Historically, the economy of the Democratic Republic of Congo hinged on the mining industry, particularly in colonial times and immediately after independence. However, Congolese metal mining virtually collapsed as a result of the Second Congo Civil War. The Lufilian Arc hosts the famous copperbelt region that spans from Katanga into Zambia, with 12% of the world's copper and half of all cobalt reserves. Within the polymetallic metallogenic province, there are stratiform, skarn and vein deposits with copper-cobalt and zinc-lead sulfides, noble metals and chlorine oxides. DRC has 3.1 million tons out of the 4.8 million tons of cobalt reserves in the copperbelt.

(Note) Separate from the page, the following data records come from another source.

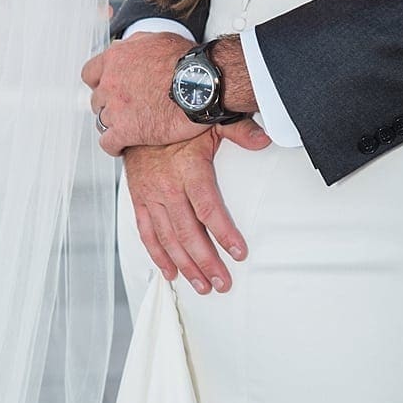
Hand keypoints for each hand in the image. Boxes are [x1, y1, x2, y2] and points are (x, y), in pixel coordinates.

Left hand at [84, 31, 202, 154]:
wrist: (204, 84)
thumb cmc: (190, 63)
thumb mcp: (160, 40)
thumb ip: (138, 44)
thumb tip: (132, 45)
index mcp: (117, 60)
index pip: (91, 73)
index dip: (100, 82)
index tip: (109, 86)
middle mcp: (111, 83)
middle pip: (98, 99)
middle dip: (110, 104)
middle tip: (125, 107)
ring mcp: (116, 108)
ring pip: (102, 121)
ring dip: (114, 124)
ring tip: (128, 127)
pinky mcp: (127, 131)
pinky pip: (109, 143)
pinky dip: (114, 146)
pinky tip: (122, 146)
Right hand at [119, 124, 265, 293]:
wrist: (137, 117)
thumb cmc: (177, 120)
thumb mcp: (211, 122)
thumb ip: (239, 132)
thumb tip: (265, 139)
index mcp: (189, 170)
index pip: (208, 209)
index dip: (224, 233)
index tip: (239, 253)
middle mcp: (167, 188)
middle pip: (188, 232)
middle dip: (206, 261)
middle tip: (222, 282)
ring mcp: (150, 196)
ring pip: (167, 238)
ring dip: (185, 265)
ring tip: (202, 285)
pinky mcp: (138, 201)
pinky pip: (146, 233)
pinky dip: (157, 255)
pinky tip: (171, 272)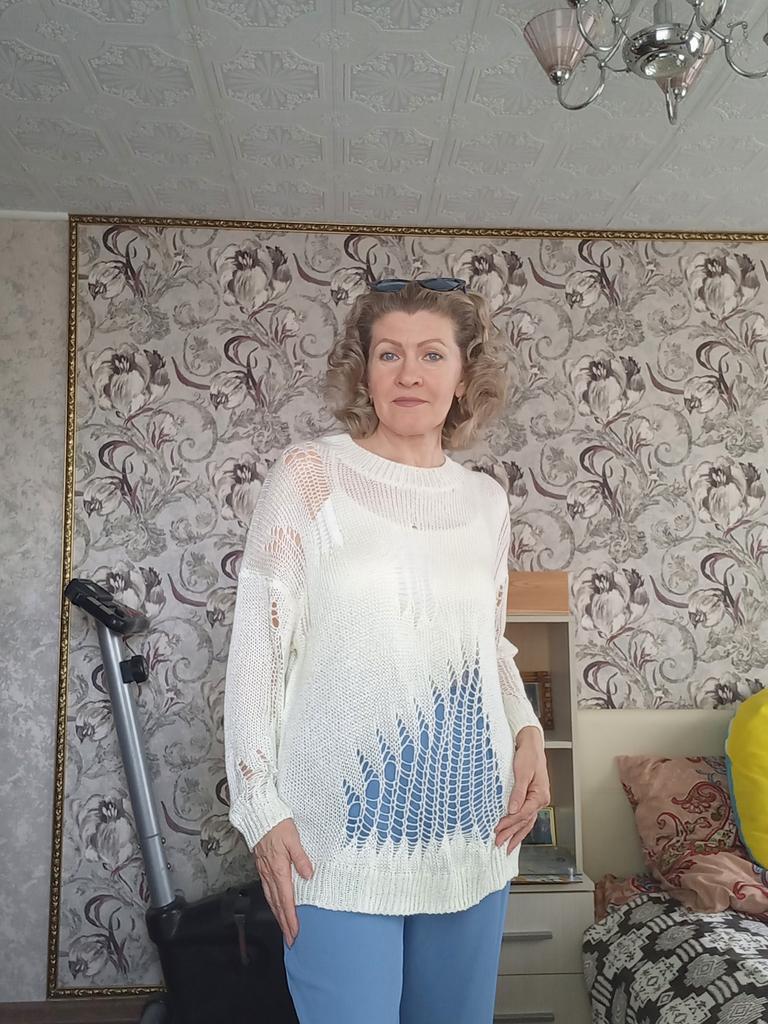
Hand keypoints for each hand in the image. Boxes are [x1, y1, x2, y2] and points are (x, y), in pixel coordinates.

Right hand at [253, 818, 313, 947]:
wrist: (259, 815)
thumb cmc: (277, 824)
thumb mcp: (293, 838)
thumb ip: (301, 858)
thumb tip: (308, 875)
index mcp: (279, 869)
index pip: (286, 899)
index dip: (291, 918)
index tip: (295, 932)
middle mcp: (270, 873)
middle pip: (277, 904)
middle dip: (284, 923)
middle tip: (290, 939)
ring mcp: (264, 871)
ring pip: (271, 899)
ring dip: (278, 915)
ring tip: (284, 927)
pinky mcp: (262, 867)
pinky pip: (267, 890)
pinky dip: (273, 902)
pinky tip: (276, 905)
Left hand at [494, 727, 550, 853]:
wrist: (531, 744)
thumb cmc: (528, 755)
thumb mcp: (522, 772)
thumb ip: (518, 792)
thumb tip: (512, 810)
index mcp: (540, 795)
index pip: (523, 814)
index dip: (509, 823)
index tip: (497, 829)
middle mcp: (540, 799)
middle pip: (524, 821)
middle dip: (511, 833)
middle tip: (498, 843)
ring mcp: (537, 799)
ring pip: (526, 821)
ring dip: (516, 834)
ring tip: (507, 846)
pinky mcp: (531, 797)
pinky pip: (526, 816)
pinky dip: (520, 826)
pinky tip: (515, 833)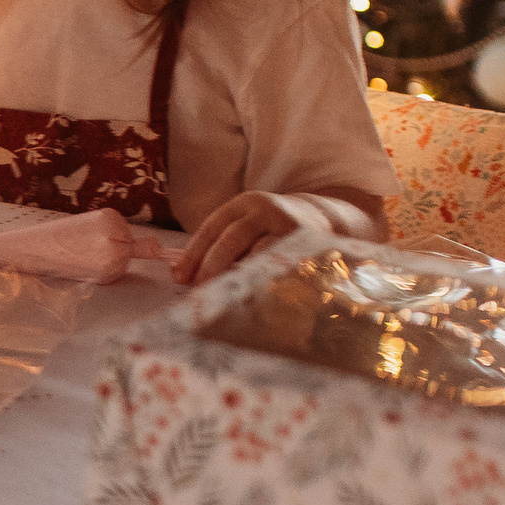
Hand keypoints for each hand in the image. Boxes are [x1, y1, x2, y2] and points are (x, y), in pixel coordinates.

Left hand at [176, 191, 339, 286]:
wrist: (324, 219)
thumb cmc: (271, 229)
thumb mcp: (246, 226)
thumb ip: (218, 246)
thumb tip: (180, 275)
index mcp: (245, 205)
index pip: (212, 227)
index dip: (194, 254)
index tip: (180, 277)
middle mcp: (265, 211)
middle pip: (232, 238)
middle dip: (212, 266)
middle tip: (200, 291)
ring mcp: (289, 227)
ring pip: (259, 254)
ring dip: (240, 277)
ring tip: (224, 298)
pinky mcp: (307, 246)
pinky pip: (283, 267)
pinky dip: (267, 283)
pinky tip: (256, 299)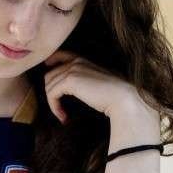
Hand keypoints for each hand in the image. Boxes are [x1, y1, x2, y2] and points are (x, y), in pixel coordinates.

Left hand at [41, 50, 159, 136]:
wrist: (124, 98)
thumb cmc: (115, 96)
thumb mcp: (96, 84)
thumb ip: (84, 81)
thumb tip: (71, 90)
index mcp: (83, 60)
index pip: (59, 56)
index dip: (50, 64)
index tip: (48, 75)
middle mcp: (76, 61)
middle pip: (50, 75)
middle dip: (51, 93)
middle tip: (59, 109)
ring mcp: (72, 69)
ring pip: (49, 85)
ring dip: (53, 103)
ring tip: (63, 114)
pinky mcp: (70, 80)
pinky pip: (52, 94)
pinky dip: (54, 107)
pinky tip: (63, 116)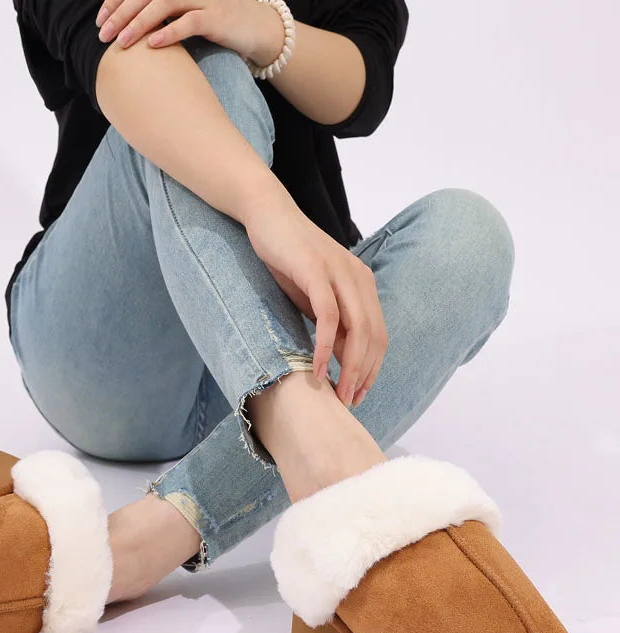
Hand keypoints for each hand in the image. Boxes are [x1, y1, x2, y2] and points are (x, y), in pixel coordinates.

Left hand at [96, 0, 284, 65]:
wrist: (257, 28)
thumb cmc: (218, 25)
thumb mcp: (187, 15)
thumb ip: (164, 16)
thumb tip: (132, 31)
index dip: (117, 1)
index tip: (101, 20)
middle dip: (121, 13)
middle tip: (103, 34)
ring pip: (163, 5)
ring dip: (139, 23)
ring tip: (123, 42)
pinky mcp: (217, 17)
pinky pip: (189, 22)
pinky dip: (169, 32)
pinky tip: (152, 44)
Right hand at [243, 189, 387, 407]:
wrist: (267, 217)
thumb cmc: (289, 259)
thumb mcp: (314, 298)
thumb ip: (333, 325)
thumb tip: (342, 360)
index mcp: (363, 285)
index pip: (379, 336)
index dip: (372, 369)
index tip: (359, 394)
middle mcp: (359, 278)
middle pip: (374, 337)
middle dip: (364, 375)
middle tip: (349, 402)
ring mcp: (340, 273)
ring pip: (357, 329)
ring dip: (349, 367)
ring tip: (338, 393)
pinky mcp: (316, 271)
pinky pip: (329, 315)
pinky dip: (324, 346)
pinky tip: (316, 368)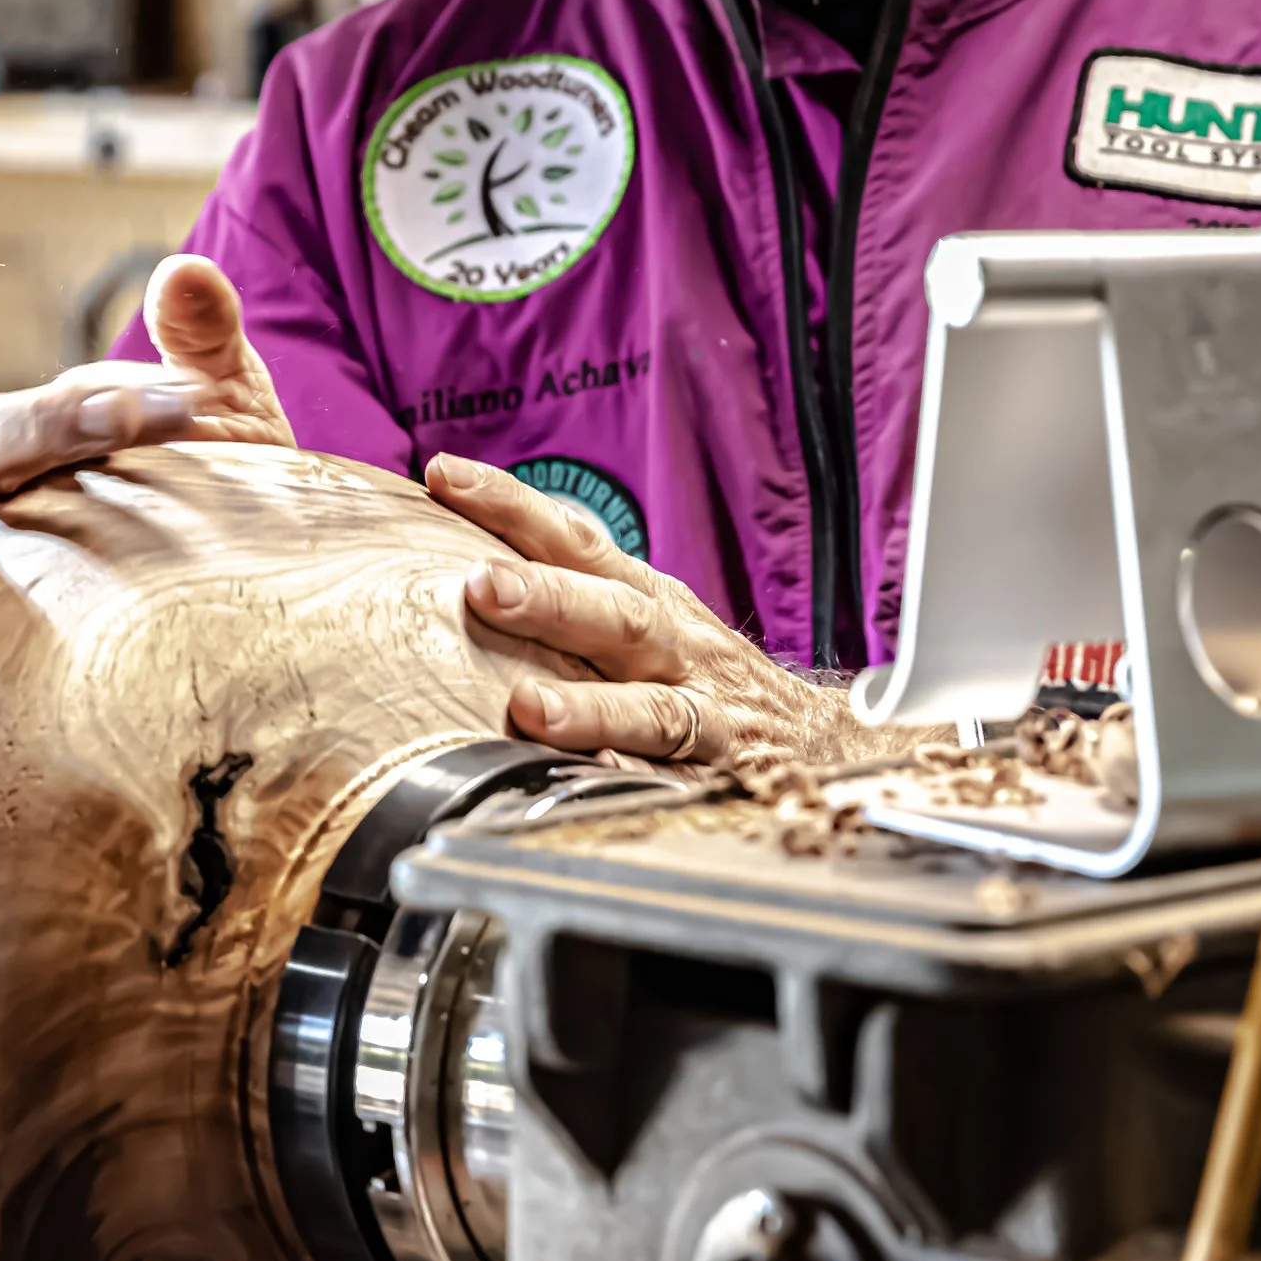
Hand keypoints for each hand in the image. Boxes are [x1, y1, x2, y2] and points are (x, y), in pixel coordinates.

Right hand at [0, 255, 292, 646]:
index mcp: (51, 433)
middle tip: (122, 425)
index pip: (35, 412)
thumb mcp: (224, 397)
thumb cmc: (227, 471)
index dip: (87, 407)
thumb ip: (201, 332)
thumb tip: (186, 271)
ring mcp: (4, 559)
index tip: (181, 404)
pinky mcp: (12, 625)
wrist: (256, 561)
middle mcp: (14, 493)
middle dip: (41, 435)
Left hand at [425, 454, 881, 778]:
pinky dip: (642, 783)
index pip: (575, 540)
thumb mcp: (642, 624)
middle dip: (548, 597)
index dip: (513, 505)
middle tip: (479, 585)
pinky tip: (595, 785)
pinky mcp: (720, 774)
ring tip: (529, 706)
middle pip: (614, 613)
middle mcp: (674, 645)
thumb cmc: (698, 676)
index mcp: (645, 599)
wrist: (815, 736)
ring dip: (590, 705)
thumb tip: (455, 574)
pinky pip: (681, 781)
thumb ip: (565, 605)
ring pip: (651, 706)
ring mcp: (706, 710)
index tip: (445, 475)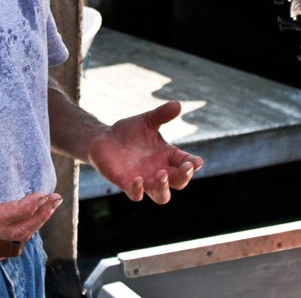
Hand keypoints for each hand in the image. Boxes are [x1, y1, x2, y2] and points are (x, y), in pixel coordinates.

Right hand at [0, 143, 60, 241]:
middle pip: (14, 229)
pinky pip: (13, 231)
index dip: (23, 209)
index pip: (0, 216)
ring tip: (54, 202)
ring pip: (16, 234)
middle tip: (55, 197)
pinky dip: (31, 222)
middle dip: (38, 215)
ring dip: (38, 220)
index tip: (41, 195)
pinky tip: (42, 208)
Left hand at [88, 101, 203, 203]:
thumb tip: (178, 105)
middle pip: (179, 183)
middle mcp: (159, 171)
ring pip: (161, 196)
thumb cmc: (129, 131)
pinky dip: (138, 190)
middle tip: (185, 169)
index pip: (186, 163)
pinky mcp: (127, 184)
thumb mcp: (147, 120)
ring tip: (161, 174)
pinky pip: (136, 195)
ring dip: (164, 188)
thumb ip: (161, 114)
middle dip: (184, 178)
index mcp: (168, 156)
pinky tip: (138, 179)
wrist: (104, 138)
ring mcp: (144, 180)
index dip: (193, 164)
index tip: (197, 162)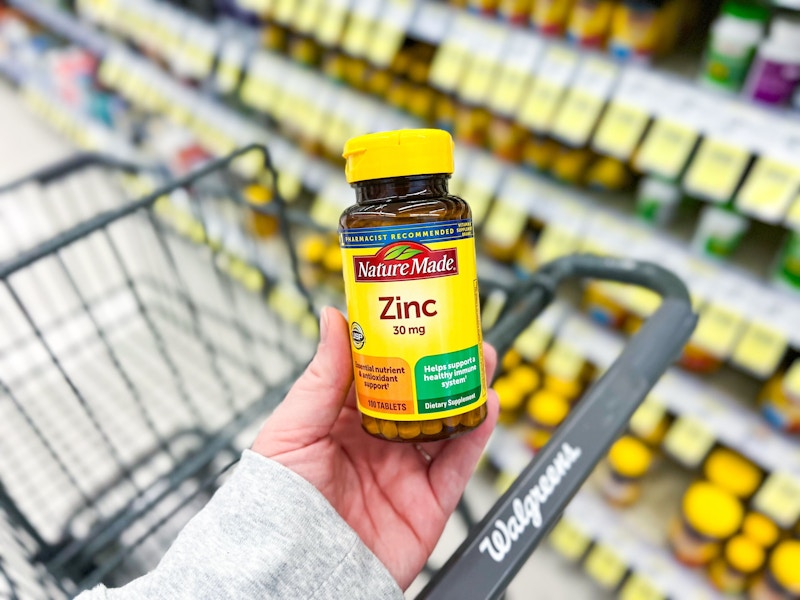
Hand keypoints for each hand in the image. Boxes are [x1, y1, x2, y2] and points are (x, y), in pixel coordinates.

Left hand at [253, 307, 498, 588]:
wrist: (293, 571)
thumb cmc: (279, 504)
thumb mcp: (293, 429)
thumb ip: (321, 376)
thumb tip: (333, 318)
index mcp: (341, 421)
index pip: (377, 372)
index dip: (396, 342)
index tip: (412, 312)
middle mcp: (376, 443)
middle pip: (418, 394)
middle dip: (439, 362)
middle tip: (457, 330)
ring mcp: (404, 471)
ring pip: (445, 423)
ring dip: (465, 390)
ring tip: (479, 357)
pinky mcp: (428, 503)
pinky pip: (459, 465)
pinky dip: (476, 434)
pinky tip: (485, 405)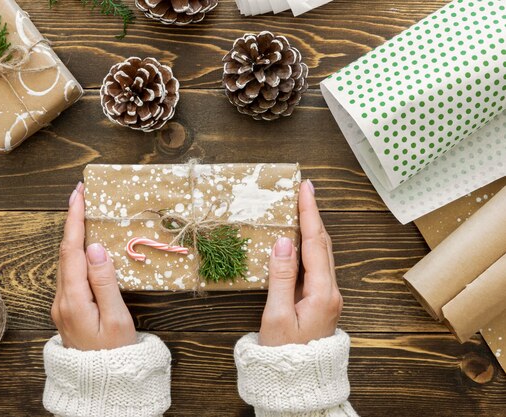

Political unrest and obsolete equipment caused a precipitous drop in gold production. In the early 1990s, many large mines closed. Kipushi Mine, a copper, zinc and germanium mine near Lubumbashi shut down in 1993, although feasibility studies indicated potential for producing up to 200,000 tons of copper a year prompting the possibility that it might be reopened. Some mines were shut down even earlier, such as a manganese mine in Kisenge closed in the 1970s after the Angolan Civil War shutdown the Benguela railroad used to export ore. Coal production at the Luena Mine in Shaba Province has been curtailed by ethnic conflicts. Coltan, a mix of columbite and tantalite is common in eastern DRC, which yields tantalum when refined. With soaring demand for tantalum capacitors in cellphones, computers and other electronics, prices of the metal increased rapidly. Artisanal mining, often associated with rebels involved in the Kivu conflict has arisen to meet international demand.

DRC also has large diamond deposits, mainly extracted through artisanal mining of alluvium near Mbuji-Mayi in Kasai Province, although many of these reserves are becoming depleted. One third of the DRC's diamonds are smuggled out of the country every year.

Limestone occurs in Kongo Central, Équateur and Haut-Katanga provinces.